----- Entries provided -----

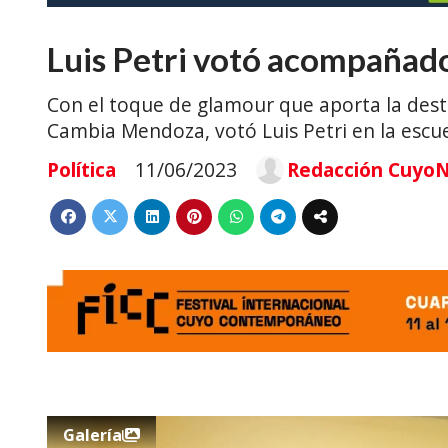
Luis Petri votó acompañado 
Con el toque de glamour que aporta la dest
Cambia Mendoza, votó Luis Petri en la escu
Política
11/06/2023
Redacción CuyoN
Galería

-----

Problem to work on: Copy the text from all of the rows above word for word, and leave the pictures out of your answer.

Response:
Luis Petri votó acompañado 
Con el toque de glamour que aporta la dest
Cambia Mendoza, votó Luis Petri en la escu
Política
11/06/2023
Redacción CuyoN
Galería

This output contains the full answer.